The Shanghai International Film & TV Market is launching a new dual-venue format at the Shanghai Exhibition Center this year, with separate spaces for international company pavilions and a dedicated arena pairing Chinese content sellers with buyers from major markets including the U.K., France, Brazil, and Canada.

The international pavilion brings together institutions from Thailand, Russia, Saudi Arabia, South Korea, Brazil, and Spain, with programming centered on foreign production showcases and location promotion for Europe and the Middle East. The Chinese promotion venue will host matchmaking sessions organized by category – films, drama series, and microdramas – alongside international industry salons and cultural tourism route promotions.

Chen Guo, managing director of Shanghai International Film & TV Events Center, says the TV forum programming this year will center on facilitating global content deals. “This themed forum will bring together decision-makers from major global platforms for in-depth dialogues on the latest market trends, core purchasing needs, and diverse collaboration opportunities,” she tells Variety. “Together, they will explore new paths and possibilities for Chinese stories, including microdramas, to ‘go global.'”
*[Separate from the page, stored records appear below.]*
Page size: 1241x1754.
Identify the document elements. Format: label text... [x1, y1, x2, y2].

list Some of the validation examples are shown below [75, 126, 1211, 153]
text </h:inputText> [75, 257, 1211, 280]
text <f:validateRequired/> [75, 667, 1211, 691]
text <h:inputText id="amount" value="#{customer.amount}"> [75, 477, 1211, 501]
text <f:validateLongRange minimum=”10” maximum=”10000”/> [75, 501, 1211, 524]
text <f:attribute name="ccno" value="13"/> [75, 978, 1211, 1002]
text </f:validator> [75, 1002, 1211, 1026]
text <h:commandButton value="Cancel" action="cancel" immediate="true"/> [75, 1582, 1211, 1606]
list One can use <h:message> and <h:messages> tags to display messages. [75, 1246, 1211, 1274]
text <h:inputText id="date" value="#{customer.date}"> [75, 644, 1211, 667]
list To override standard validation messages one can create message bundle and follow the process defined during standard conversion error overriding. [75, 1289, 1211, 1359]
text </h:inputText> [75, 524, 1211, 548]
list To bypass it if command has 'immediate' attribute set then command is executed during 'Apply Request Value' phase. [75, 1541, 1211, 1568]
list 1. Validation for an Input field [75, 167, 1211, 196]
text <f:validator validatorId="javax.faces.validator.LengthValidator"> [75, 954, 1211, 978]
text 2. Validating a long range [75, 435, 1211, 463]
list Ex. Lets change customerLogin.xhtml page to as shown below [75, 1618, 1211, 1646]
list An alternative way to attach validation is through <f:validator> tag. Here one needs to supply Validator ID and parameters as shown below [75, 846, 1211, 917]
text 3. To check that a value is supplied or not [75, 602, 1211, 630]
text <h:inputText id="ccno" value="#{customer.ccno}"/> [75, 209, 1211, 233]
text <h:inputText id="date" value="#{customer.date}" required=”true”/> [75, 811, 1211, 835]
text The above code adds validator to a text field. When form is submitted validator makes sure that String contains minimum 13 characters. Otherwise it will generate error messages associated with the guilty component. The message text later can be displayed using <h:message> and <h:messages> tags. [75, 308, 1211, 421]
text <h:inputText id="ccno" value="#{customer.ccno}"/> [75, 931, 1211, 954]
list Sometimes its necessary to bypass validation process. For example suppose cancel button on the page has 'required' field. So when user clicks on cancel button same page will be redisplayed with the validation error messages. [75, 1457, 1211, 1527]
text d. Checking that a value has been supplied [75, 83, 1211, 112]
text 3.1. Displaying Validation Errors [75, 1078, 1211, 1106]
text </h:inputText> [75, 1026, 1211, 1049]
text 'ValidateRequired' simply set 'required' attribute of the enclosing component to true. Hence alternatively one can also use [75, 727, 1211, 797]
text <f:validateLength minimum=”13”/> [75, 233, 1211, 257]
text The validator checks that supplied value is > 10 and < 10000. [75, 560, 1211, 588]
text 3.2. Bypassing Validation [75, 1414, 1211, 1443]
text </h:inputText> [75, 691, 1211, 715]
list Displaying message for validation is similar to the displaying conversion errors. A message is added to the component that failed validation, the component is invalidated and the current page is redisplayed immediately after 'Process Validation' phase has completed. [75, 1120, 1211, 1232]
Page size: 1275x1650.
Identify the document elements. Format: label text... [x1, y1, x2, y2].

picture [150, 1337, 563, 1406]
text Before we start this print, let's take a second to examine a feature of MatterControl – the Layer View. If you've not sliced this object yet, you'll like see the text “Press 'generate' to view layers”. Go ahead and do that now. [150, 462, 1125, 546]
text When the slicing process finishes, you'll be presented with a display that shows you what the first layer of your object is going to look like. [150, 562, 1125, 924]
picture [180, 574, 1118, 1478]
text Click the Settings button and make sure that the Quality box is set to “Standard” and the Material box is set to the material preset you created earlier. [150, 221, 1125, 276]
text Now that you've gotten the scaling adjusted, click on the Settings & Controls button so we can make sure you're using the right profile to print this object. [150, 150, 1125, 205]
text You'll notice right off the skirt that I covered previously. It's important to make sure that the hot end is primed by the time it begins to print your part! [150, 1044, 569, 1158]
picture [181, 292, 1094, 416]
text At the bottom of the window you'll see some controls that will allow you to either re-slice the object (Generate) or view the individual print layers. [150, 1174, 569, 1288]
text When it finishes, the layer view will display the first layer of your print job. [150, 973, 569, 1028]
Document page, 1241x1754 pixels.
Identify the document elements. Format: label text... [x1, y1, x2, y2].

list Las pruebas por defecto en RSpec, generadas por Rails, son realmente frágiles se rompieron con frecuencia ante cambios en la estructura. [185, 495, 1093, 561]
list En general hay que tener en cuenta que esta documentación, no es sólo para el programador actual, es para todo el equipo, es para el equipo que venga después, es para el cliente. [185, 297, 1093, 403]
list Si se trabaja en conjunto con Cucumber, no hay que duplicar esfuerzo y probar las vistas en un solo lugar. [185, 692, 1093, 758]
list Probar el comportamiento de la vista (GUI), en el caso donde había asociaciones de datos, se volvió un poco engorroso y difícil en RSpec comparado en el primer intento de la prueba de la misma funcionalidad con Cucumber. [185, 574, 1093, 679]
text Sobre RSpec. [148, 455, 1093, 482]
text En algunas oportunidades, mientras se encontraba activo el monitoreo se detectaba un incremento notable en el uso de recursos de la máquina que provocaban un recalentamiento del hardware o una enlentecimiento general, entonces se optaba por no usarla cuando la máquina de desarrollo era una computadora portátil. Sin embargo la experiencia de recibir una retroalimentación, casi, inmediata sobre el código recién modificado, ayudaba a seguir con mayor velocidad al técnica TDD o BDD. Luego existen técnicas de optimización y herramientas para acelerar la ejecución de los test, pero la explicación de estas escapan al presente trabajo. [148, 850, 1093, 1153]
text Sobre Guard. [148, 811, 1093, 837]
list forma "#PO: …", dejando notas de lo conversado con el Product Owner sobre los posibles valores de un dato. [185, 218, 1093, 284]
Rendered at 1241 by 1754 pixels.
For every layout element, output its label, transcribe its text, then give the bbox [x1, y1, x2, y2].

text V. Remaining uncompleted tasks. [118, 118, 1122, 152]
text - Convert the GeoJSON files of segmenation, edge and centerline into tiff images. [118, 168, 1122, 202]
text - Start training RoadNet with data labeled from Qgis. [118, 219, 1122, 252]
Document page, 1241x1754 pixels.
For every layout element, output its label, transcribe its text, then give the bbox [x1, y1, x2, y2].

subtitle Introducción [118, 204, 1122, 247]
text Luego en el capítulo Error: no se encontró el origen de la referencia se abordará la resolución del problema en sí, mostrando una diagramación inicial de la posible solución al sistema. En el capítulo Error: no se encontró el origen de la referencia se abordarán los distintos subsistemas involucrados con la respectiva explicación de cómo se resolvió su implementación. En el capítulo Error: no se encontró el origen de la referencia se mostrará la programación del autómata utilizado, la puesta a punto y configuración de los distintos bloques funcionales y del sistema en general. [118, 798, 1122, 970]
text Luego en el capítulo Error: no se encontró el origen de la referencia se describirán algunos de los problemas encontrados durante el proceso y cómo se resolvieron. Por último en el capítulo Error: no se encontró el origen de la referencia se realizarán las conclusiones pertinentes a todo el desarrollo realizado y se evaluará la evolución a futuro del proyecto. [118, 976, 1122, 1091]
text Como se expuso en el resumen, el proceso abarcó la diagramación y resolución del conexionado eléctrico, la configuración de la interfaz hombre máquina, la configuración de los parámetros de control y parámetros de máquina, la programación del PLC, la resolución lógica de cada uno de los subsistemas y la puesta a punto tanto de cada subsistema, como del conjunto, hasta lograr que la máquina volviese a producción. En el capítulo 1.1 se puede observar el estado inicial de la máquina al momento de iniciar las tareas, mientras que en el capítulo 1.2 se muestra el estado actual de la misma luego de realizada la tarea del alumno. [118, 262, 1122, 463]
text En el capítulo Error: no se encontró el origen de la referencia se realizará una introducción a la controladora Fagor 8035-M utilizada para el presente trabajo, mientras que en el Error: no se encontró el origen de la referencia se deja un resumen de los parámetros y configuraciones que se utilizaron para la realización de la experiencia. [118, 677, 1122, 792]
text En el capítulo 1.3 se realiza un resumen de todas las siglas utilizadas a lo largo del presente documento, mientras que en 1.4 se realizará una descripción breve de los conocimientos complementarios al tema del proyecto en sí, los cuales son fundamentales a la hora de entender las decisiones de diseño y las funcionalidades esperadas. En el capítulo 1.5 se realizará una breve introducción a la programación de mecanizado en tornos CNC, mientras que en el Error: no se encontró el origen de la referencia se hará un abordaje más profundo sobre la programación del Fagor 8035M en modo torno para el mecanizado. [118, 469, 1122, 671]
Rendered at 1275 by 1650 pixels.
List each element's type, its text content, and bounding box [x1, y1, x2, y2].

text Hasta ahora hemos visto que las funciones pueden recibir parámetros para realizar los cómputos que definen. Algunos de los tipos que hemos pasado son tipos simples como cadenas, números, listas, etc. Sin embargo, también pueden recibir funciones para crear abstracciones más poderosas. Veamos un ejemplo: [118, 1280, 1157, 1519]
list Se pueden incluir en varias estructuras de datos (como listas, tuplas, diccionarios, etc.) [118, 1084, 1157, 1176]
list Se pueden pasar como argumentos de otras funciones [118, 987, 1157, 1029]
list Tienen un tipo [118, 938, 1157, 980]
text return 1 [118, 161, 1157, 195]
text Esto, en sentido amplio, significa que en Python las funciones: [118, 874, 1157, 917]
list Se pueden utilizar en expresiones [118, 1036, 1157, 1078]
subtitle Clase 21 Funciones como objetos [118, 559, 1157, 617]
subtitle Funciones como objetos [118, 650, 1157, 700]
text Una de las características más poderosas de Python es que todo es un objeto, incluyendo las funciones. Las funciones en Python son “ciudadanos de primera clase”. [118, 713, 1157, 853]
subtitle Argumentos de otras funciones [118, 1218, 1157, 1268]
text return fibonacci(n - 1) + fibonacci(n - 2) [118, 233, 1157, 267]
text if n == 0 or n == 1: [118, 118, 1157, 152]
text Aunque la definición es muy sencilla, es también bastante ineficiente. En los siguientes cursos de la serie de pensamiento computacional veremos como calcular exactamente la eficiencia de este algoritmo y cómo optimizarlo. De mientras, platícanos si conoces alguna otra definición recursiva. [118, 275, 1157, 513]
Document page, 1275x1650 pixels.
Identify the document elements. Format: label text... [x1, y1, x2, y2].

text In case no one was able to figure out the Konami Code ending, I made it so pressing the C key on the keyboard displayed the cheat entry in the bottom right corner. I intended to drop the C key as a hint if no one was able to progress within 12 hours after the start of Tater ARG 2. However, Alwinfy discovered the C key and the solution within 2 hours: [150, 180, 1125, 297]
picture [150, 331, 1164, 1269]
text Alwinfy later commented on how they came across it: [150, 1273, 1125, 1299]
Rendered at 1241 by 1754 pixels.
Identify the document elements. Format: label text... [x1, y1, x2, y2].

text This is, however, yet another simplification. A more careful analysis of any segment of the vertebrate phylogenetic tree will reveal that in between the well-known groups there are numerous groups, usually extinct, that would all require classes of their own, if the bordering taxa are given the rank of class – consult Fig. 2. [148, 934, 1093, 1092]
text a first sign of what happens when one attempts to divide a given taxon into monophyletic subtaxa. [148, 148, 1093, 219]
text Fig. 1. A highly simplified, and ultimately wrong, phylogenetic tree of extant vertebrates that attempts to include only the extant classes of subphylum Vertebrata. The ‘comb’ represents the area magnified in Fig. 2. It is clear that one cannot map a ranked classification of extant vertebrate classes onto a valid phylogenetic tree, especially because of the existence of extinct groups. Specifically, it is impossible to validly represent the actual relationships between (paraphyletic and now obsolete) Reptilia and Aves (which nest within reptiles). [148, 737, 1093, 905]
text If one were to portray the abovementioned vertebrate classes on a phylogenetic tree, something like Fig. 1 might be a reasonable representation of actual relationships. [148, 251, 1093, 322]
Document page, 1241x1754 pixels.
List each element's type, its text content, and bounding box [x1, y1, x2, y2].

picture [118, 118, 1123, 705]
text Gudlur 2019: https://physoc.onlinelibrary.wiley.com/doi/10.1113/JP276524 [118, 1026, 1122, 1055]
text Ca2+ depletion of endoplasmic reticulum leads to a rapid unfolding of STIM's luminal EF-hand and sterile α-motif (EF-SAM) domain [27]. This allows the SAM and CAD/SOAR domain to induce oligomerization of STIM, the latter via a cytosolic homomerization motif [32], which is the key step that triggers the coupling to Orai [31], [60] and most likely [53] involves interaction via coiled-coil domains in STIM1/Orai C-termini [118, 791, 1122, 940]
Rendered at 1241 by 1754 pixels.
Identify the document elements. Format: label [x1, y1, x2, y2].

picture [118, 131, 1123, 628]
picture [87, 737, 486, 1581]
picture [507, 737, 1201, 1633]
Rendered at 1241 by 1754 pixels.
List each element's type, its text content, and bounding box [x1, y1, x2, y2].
The market is also introducing an official awards category for microdramas this year, recognizing outstanding short-form productions across four judging dimensions: value orientation, narrative and creativity, production and audiovisual quality, and distribution and reputation. Chen says the honors are designed to address uneven production quality across the sector. “We aim to discover and commend outstanding microdramas that possess ideological depth, artistic warmth, and contemporary features,” she says. “The introduction of this honor aims to leverage the exemplary and guiding role of the Magnolia Awards to steer the industry toward premium production.”

The broader market is entering what Chen describes as a rebound cycle following a period of inventory consolidation, with AI tools drawing in younger creators and raising the bar on storytelling. “The audience never stops pursuing high-quality content,” she says. “Although the industry has evolved rapidly over recent years, the changes have primarily occurred in the forms of expression: between horizontal and vertical screens, long or short content, traditional TV broadcasting versus online streaming, all among others.”

Last year, overseas guests accounted for 12% of total market attendees, with creative personnel representing the largest professional category at 35.54%. Chen says that the market’s core aim this year goes beyond one-off transactions. “We aim not only to facilitate single-project transactions but also to encourage Chinese and foreign institutions to sign annual strategic partnerships, long-term slate purchasing deals, and joint-development framework agreements,” she says.

The Shanghai International Film & TV Market runs contiguously with the Shanghai International Film Festival.